_WHAT TO DO_. Because the copy must hold no pictures, return the data below with all of its words intact.
GIVEN DATA START
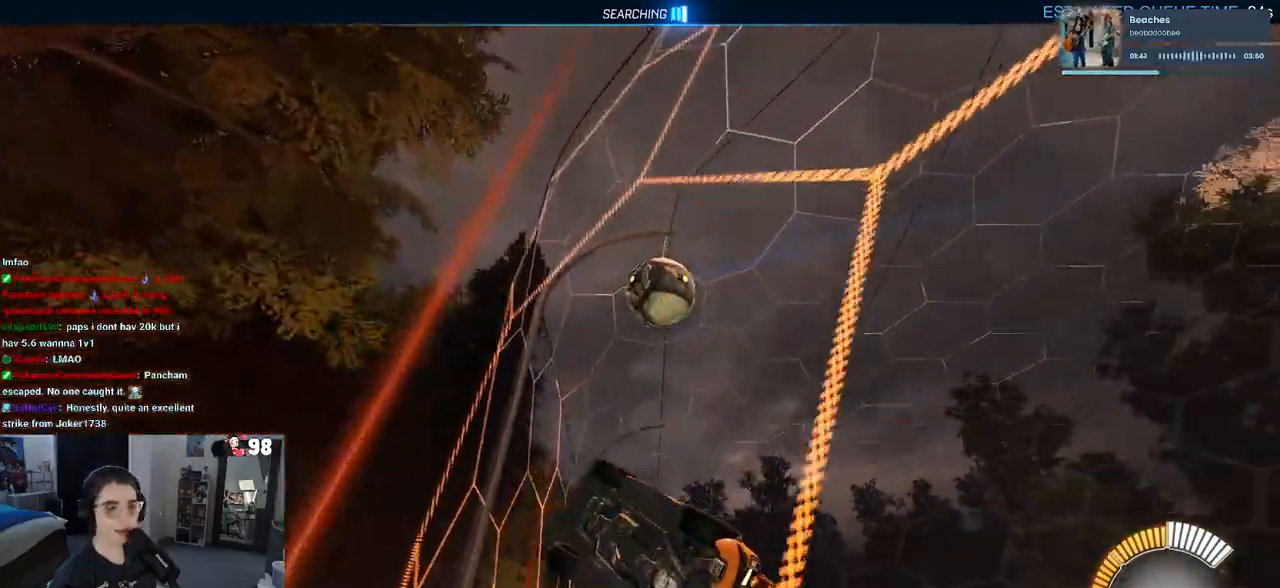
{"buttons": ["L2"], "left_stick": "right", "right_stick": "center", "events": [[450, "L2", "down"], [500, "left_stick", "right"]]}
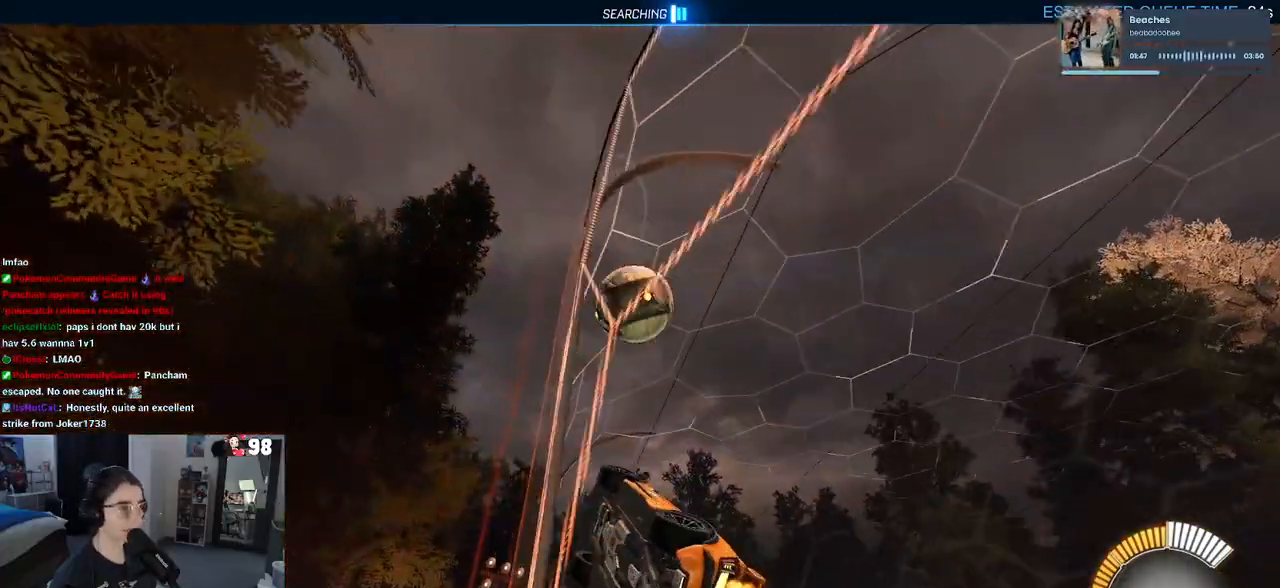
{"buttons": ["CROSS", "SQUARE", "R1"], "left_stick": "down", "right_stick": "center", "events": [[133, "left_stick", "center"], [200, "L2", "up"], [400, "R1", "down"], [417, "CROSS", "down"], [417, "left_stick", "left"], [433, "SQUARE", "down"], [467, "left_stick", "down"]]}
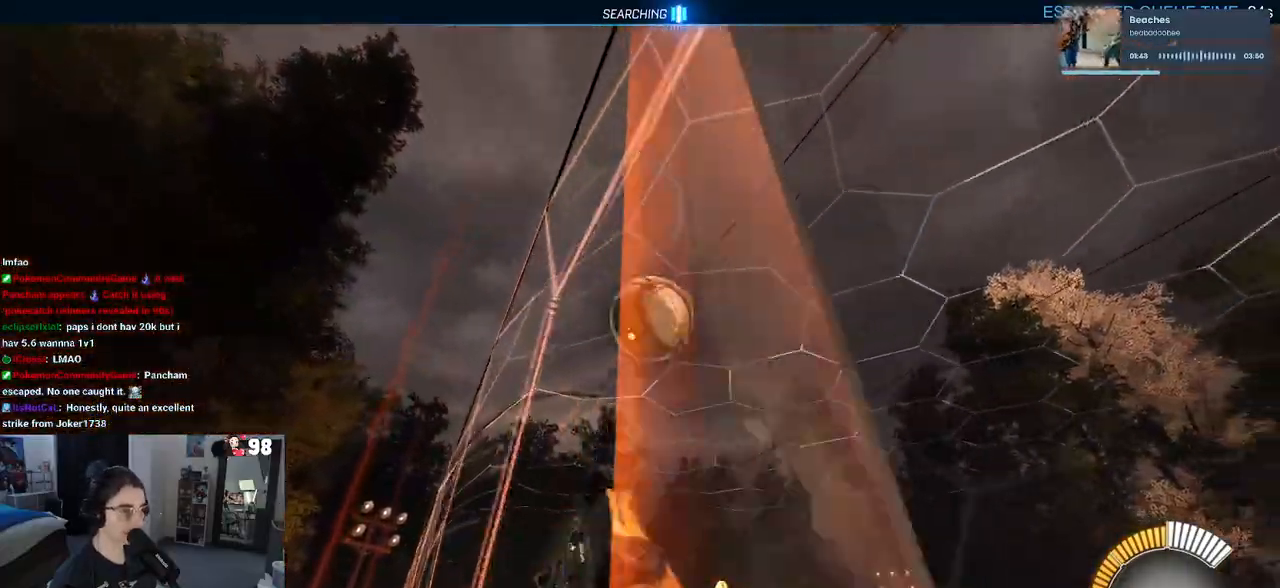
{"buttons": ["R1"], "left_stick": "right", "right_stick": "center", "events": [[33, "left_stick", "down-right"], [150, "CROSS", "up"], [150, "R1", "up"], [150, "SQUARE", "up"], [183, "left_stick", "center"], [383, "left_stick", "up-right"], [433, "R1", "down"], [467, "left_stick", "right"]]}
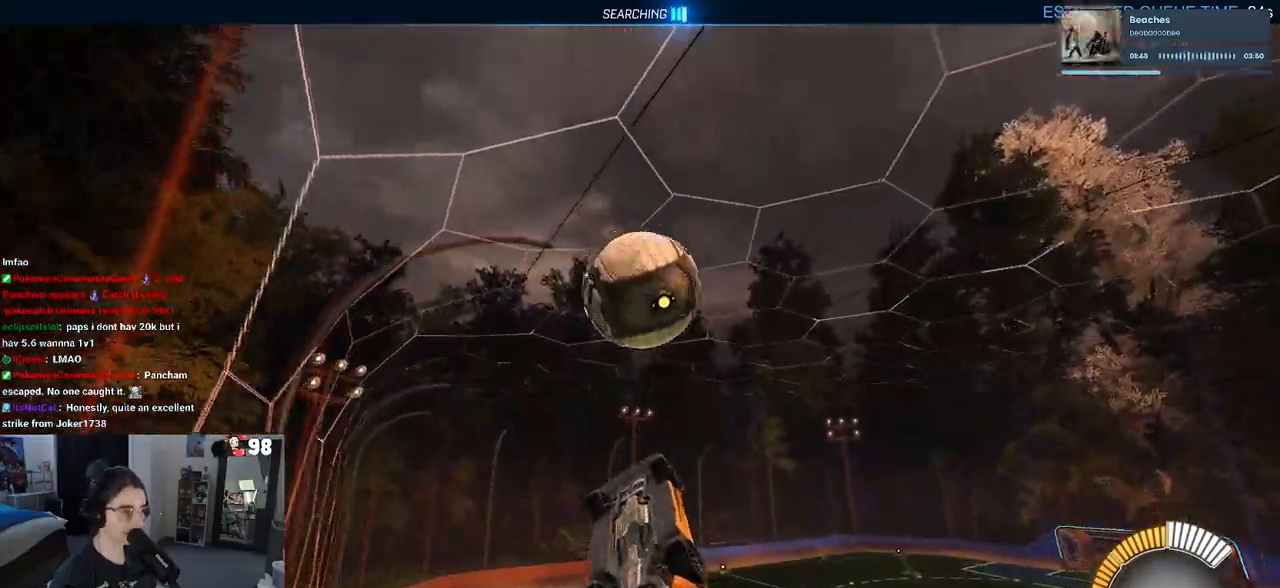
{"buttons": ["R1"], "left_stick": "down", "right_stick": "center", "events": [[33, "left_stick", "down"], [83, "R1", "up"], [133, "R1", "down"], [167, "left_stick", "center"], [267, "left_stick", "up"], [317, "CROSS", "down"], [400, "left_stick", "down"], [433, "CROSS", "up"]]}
GIVEN DATA END
_FINAL ANSWER_.
{"buttons": ["L2"], "left_stick": "right", "right_stick": "center", "events": [[450, "L2", "down"], [500, "left_stick", "right"]]}
{"buttons": ["CROSS", "SQUARE", "R1"], "left_stick": "down", "right_stick": "center", "events": [[133, "left_stick", "center"], [200, "L2", "up"], [400, "R1", "down"], [417, "CROSS", "down"], [417, "left_stick", "left"], [433, "SQUARE", "down"], [467, "left_stick", "down"]]}
{"buttons": ["R1"], "left_stick": "right", "right_stick": "center", "events": [[33, "left_stick", "down-right"], [150, "CROSS", "up"], [150, "R1", "up"], [150, "SQUARE", "up"], [183, "left_stick", "center"], [383, "left_stick", "up-right"], [433, "R1", "down"], [467, "left_stick", "right"]]}
{"buttons": ["R1"], "left_stick": "down", "right_stick": "center", "events": [[33, "left_stick", "down"], [83, "R1", "up"], [133, "R1", "down"], [167, "left_stick", "center"], [267, "left_stick", "up"], [317, "CROSS", "down"], [400, "left_stick", "down"], [433, "CROSS", "up"]]}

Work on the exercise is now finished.